▸ **Study text**
--- START ---
When ObamaCare turns eight on Friday, the law will have exactly one impressive accomplishment to its name: surviving as long as it has.

Americans are worse off than we were before ObamaCare was enacted. Health insurance premiums and deductibles are soaring, and consumers face a shrinking number of insurance options. More Americans than ever are now covered by Medicaid – a costly and unsustainable entitlement that, in many cases, is worse for patients' health than going without insurance altogether. And U.S. life expectancy has dropped for two consecutive years for the first time in over half a century.

ObamaCare bears much of the blame for this disastrous state of affairs.

The Affordable Care Act's most glaring shortcoming has been a failure to make good on its eponymous promise – affordability. President Obama assured Americans in 2010 that the law's insurance exchanges would create "a competitive marketplace" where Americans could "purchase affordable, quality insurance."
--- END ---
▸ **Record extracts**
--- START ---
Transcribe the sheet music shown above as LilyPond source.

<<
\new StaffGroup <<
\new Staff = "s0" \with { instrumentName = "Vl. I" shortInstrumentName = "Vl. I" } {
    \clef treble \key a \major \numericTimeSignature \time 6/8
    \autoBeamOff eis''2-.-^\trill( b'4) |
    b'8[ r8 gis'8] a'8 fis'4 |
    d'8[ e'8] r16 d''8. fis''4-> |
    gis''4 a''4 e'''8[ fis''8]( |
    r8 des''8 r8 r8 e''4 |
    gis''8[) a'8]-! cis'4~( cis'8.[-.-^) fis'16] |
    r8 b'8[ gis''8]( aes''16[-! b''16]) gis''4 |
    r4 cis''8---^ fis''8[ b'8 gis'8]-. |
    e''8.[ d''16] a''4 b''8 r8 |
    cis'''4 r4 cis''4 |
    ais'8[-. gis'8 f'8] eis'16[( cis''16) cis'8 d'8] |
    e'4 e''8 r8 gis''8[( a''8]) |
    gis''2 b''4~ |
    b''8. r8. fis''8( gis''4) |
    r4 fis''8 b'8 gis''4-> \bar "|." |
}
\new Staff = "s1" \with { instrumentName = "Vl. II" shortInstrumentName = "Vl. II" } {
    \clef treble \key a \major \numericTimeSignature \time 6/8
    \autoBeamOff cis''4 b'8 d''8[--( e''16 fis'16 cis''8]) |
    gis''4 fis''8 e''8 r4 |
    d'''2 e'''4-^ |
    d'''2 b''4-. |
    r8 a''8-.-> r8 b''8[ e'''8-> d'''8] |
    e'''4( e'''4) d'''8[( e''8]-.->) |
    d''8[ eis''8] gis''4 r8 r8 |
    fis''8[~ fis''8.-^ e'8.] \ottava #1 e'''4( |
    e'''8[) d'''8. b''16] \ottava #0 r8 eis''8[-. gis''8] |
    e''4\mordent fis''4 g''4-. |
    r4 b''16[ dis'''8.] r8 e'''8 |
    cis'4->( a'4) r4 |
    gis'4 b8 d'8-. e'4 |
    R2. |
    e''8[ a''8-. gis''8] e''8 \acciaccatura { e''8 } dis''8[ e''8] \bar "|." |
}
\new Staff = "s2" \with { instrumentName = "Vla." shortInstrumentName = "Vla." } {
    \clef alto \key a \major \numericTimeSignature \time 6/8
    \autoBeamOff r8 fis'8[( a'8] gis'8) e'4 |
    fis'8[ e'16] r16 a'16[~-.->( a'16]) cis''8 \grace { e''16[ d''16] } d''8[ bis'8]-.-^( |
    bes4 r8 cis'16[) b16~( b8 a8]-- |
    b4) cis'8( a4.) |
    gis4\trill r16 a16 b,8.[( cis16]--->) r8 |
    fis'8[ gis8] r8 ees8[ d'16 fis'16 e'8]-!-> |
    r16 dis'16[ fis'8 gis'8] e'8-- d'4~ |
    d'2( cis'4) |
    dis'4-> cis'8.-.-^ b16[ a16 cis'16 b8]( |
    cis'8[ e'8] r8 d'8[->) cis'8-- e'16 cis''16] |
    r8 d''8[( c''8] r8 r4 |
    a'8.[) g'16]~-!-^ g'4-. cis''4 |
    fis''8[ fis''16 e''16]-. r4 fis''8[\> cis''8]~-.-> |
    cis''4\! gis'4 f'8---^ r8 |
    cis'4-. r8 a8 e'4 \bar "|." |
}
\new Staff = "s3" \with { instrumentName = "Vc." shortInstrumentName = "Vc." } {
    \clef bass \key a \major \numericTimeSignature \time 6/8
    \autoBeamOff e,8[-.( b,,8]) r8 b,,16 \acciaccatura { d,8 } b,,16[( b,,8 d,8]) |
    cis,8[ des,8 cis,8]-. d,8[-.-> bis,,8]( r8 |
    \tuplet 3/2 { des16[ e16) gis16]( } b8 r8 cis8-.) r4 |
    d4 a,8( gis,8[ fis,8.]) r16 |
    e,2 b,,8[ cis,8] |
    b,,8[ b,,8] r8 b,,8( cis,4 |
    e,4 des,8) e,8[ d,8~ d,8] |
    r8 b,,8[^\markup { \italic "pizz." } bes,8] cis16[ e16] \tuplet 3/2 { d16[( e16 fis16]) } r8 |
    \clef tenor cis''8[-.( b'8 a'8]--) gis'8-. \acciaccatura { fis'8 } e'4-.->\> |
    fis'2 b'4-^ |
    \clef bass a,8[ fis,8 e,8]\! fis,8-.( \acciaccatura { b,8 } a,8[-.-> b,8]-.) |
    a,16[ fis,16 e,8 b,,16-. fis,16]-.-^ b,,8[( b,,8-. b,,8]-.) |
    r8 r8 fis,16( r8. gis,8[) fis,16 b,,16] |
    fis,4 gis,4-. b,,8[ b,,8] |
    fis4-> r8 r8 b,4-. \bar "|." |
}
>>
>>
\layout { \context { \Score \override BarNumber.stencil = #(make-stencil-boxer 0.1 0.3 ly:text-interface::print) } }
--- END ---
▸ **Tasks**
• A. Answer these questions using the ObamaCare piece:
(i) What age does the law reach on Friday?
(ii) How many years in a row has U.S. life expectancy dropped?
(iii) In what year did President Obama make his promise about the insurance exchanges?
• B. Reproduce the ObamaCare piece from "Americans are worse" to "half a century.".
The lines come from a different source than the text.

▸ **Answers below**
• A.
(i) Eight.
(ii) Two.
(iii) 2010.

• B.
Americans are worse off than we were before ObamaCare was enacted. Health insurance premiums and deductibles are soaring, and consumers face a shrinking number of insurance options. More Americans than ever are now covered by Medicaid – a costly and unsustainable entitlement that, in many cases, is worse for patients' health than going without insurance altogether. And U.S. life expectancy has dropped for two consecutive years for the first time in over half a century.